Mon objectif d’ici la fin de l’hiver est d’être capable d’évoluer de manière autonome en montagne mais aussi d’apprendre deux-trois choses sur mon état d’esprit intérieur. J’aurai alors un an pour me préparer sérieusement à la course. Pendant toute cette période, j’écrirai une chronique hebdomadaire dans le Globe and Mail (quotidien national canadien, ndlr), relayé ici, dans Outside, et j’en publierai régulièrement des mises à jour sur les médias sociaux.
Dans les semaines à venir, tant de choses peuvent bien sûr mal tourner. La blessure est l’obstacle le plus probable. Je pourrais me casser une jambe la semaine prochaine. Moins dramatiquement, ces dernières années, alors que je domptais ma tête, je me suis battu avec l’autre extrémité de mon corps : d’abord une fasciite plantaire, une douleur dans la plante du pied, puis une tendinite d’Achille. Deux problèmes résolus grâce à une physiothérapie assidue, mais je me suis ensuite froissé un autre tendon du côté droit de ma cheville.
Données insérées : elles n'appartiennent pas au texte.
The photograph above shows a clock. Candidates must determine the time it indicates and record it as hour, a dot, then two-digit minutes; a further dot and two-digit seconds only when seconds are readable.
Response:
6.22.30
Là encore, j’ai fait consciencieusement mes étirements et je viens de terminer un plan d’entraînement spécifique de dix semaines pour le ski alpinisme. Je suis dans la meilleure forme possible. Mais, comme pour mon esprit, je dois être doux avec mon corps.
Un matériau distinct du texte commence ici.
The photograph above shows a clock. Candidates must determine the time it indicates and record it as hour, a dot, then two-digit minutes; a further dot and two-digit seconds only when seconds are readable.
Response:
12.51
Les caprices de la météo et des conditions d’enneigement ne sont pas non plus de mon ressort, même si, heureusement, la neige est maintenant arrivée dans les Alpes. Au final, je ne peux pas vraiment prédire tout ce qui va se passer. Je suis conscient que certains lecteurs auront une expérience et une culture de la montagne très différentes de la mienne, et je suis curieux de connaître leurs points de vue et d’entendre leurs recommandations. Mais surtout, j’espère que vous vous joindrez à moi pour ce voyage.
Simon Akam est un journaliste et auteur britannique. Son premier livre, « The Changing of the Guard – The British Army since 9/11 », publié en 2021, a fait partie des livres de l’année du Times Literary Supplement, il a remporté le Templer First Book Prize.